Page images and extracted text

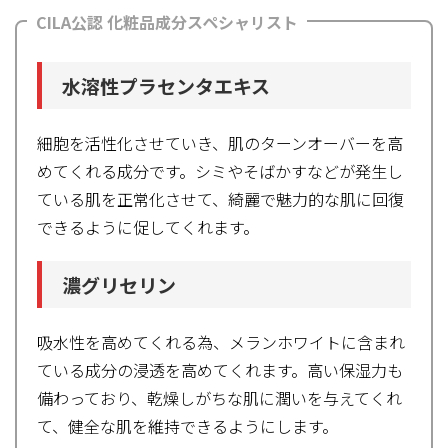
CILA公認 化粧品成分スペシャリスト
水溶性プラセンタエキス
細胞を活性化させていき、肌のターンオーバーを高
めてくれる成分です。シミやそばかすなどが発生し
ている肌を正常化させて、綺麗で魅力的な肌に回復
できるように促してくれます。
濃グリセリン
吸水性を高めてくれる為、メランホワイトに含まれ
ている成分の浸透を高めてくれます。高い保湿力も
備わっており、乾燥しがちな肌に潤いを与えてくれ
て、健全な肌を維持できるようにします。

Task brief -> In the copy, no picture may appear; the records themselves must be output exactly.

Result of this exercise ->
CILA公認 化粧品成分スペシャリスト
水溶性プラセンタエキス
細胞を活性化させていき、肌のターンオーバーを高
めてくれる成分です。シミやそばかすなどが発生し
ている肌を正常化させて、綺麗で魅力的な肌に回復
できるように促してくれます。
濃グリセリン
吸水性を高めてくれる為、メランホワイトに含まれ
ている成分の浸透を高めてくれます。高い保湿力も
備わっており、乾燥しがちな肌に潤いを与えてくれ
て、健全な肌を維持できるようにします。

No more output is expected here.